- _WHAT IS BEING ASKED_:
According to the personal account of incarceration, how long was the sentence the writer received after being convicted at age 20?

====== PROVIDED PASSAGE ======

It has been 18 years and seven months since I left the confines of incarceration. That experience with the young and old men that I met and forged bonds with is something I will never forget. I was 19 when I got arrested and age 20 when I was convicted and sentenced to 22 1/2 years. One of the first things guys often ask you when you make to Huntsville’s Diagnostics Unit, then again later when you make it to what might be your permanent or momentary prison unit, is “How much time you got?” This was an unusually long sentence for a first time offender and young person, but many prosecutors have little or no regard for any of that when you’re a black defendant in a jury trial.
This is a common practice and the status quo of what I call a “Judicial Lynching” in the South, similar to the Jim Crow era, when the first Texas prisons and reform schools were built only for white men, while black men were instead often lynched for their alleged crimes and never to be heard from again. This struck fear into the hearts of black men and women, preventing them from asserting their rights or standing up and challenging the merits of authority. Similarly this is how many of our criminal court rooms still operate today. You’ll often find that when black men and women, persons of color, and the poor of any race or ethnicity decide to exercise their rights to due process and stand trial, they are handed down the longest and harshest of sentences at the request of prosecutors, simply for daring to exercise their rights to due process and defying the status quo business as usual. This has also helped spur mass incarceration, because 95 percent of criminal cases are adjudicated through plea bargains.
These deliberate and maliciously large sentences requested by prosecutors and handed down by southern district court judges and juries, even in cases that involve no victim, hurt not only the accused and convicted. These sentences also destroy and hurt family members of those individuals, namely their parents, spouses and children. It strikes fear in the hearts of men and women and discourages them from ever exercising their rights to due process. These sentences ban millions of black men from society and civic participation and makes us what U.T. Professor of Sociology, Becky Pettit calls “Invisible Men”. These sentences castrate and sterilize men and women, preventing them from ever having a family, especially women during their child bearing years. Felony disenfranchisement and the 17 years I spent on parole prevented me from participating in any of the past municipal, gubernatorial and presidential election cycles, and I was never considered a full citizen. As a property/home owner during that time, I still had to pay county property taxes. If the formerly incarcerated are not full citizens, then please waive and do not accept our hard earned tax dollars.

====== MATERIAL PROVIDED ======

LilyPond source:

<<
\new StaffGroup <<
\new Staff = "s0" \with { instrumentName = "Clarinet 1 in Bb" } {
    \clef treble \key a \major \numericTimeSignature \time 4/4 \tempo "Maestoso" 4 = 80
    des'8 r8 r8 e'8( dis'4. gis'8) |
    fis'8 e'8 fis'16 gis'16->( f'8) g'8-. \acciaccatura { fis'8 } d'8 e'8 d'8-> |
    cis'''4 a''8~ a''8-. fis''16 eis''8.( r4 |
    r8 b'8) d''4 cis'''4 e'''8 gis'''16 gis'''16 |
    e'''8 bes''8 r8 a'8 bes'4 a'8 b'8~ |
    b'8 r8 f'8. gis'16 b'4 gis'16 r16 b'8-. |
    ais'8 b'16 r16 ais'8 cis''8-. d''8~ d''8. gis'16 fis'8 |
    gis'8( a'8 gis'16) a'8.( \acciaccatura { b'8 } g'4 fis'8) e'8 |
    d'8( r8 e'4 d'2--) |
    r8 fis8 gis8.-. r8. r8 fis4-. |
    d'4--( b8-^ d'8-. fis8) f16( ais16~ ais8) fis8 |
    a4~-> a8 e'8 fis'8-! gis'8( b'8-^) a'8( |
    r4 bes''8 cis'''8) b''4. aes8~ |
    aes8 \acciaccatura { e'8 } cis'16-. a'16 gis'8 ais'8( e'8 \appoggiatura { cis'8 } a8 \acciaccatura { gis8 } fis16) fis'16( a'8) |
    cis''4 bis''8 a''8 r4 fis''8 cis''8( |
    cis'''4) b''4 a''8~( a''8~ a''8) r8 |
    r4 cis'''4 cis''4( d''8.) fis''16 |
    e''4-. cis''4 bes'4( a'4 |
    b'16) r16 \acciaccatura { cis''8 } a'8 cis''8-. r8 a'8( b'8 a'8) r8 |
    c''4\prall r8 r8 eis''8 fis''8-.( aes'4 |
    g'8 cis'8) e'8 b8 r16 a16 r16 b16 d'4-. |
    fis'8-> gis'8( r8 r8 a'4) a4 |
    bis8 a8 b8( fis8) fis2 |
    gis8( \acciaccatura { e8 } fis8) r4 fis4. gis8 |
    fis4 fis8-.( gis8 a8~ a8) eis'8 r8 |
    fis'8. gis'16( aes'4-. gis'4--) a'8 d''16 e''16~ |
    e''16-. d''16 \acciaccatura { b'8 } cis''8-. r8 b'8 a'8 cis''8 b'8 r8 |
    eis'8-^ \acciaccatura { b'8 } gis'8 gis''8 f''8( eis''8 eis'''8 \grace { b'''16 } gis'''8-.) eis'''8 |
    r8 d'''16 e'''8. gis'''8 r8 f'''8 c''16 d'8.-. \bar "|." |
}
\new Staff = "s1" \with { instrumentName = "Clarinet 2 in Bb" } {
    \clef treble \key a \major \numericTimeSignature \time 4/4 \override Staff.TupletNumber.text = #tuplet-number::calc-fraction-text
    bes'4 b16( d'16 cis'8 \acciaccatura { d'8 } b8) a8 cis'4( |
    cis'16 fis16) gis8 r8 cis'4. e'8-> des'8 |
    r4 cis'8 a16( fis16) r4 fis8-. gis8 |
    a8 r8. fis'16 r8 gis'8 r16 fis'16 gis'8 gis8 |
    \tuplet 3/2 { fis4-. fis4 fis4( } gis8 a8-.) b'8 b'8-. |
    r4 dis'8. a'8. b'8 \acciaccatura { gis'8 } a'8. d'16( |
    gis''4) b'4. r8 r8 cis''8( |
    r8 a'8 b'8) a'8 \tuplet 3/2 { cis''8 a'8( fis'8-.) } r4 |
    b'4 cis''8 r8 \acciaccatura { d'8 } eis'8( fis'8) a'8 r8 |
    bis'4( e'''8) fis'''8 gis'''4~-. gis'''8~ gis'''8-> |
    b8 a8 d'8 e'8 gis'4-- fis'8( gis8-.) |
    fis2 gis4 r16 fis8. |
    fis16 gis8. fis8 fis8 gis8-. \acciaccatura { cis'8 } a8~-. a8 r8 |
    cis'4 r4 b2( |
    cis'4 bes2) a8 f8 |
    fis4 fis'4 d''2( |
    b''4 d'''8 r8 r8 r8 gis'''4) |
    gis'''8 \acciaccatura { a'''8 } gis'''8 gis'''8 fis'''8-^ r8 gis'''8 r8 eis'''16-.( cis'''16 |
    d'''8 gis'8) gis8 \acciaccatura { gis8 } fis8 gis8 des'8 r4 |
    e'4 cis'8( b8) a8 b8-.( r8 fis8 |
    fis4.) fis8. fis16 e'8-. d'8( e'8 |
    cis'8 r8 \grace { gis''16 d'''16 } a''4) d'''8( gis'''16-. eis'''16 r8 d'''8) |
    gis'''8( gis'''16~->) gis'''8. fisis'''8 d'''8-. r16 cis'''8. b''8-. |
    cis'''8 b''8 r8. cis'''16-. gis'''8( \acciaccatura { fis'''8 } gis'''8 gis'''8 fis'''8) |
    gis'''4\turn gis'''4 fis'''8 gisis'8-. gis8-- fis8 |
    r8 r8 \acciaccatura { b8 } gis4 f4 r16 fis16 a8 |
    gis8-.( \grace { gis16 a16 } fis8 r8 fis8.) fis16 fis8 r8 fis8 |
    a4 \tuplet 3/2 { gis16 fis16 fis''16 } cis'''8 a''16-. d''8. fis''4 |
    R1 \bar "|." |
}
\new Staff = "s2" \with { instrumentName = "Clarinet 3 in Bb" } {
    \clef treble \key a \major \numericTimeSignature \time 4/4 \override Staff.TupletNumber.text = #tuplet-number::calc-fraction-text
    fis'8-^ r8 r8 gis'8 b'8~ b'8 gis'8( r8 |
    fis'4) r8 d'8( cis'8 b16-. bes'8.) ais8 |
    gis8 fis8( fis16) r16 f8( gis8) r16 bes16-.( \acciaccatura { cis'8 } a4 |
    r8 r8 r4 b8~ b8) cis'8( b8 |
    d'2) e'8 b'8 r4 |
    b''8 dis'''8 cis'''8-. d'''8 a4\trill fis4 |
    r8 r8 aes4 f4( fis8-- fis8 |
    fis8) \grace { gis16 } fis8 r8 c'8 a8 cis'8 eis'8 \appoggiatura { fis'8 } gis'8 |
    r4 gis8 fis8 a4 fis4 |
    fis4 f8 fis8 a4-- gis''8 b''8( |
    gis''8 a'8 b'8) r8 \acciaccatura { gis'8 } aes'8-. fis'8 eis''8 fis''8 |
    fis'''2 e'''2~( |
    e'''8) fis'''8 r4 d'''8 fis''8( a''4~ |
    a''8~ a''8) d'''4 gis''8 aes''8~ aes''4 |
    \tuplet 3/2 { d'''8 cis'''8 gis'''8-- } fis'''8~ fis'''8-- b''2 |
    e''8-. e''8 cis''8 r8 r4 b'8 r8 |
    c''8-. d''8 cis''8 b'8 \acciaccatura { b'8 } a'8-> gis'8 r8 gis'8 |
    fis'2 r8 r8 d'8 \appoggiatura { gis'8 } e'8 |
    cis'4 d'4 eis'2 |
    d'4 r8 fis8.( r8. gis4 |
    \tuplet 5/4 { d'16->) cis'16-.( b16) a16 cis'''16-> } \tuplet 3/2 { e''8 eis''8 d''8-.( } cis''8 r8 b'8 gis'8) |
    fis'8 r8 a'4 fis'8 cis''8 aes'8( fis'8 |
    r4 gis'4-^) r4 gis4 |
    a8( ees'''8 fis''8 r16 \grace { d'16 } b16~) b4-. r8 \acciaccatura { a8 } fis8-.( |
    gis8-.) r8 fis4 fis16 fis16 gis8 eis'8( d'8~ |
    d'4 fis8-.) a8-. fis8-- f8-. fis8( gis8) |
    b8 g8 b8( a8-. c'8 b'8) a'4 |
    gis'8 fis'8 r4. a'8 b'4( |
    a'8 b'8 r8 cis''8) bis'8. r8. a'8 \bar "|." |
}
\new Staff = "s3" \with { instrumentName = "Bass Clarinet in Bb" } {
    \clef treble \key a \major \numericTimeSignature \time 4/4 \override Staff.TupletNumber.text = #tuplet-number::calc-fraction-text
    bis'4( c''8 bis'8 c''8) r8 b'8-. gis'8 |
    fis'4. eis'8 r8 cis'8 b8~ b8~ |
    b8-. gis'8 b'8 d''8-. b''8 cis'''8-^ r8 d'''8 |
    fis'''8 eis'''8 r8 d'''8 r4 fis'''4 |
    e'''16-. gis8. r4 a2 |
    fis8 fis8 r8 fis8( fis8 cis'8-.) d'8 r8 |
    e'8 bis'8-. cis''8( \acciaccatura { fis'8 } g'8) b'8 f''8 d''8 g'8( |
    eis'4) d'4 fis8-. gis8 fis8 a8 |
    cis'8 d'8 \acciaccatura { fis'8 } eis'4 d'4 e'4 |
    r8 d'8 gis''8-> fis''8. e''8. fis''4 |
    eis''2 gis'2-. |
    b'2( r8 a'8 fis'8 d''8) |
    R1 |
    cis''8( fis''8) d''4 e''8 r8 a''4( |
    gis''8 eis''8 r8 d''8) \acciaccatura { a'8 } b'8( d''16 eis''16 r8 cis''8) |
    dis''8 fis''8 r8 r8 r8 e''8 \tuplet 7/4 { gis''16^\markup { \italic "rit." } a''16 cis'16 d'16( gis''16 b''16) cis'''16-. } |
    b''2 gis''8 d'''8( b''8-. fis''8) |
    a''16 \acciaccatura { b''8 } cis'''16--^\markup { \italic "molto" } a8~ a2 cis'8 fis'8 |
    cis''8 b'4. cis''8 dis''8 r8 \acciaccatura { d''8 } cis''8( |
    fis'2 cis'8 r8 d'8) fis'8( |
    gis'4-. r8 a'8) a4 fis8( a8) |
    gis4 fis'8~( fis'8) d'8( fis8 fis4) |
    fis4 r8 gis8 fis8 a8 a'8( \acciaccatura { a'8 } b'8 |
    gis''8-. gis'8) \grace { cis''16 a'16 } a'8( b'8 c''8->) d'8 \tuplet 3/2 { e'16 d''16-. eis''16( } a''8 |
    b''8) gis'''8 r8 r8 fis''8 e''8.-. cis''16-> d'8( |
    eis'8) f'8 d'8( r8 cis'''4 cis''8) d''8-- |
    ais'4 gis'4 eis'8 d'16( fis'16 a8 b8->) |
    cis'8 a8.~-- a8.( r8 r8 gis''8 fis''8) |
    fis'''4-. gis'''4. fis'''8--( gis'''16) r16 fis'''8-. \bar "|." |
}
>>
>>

======

- _PROBLEM SOLUTION_:
22 1/2 years.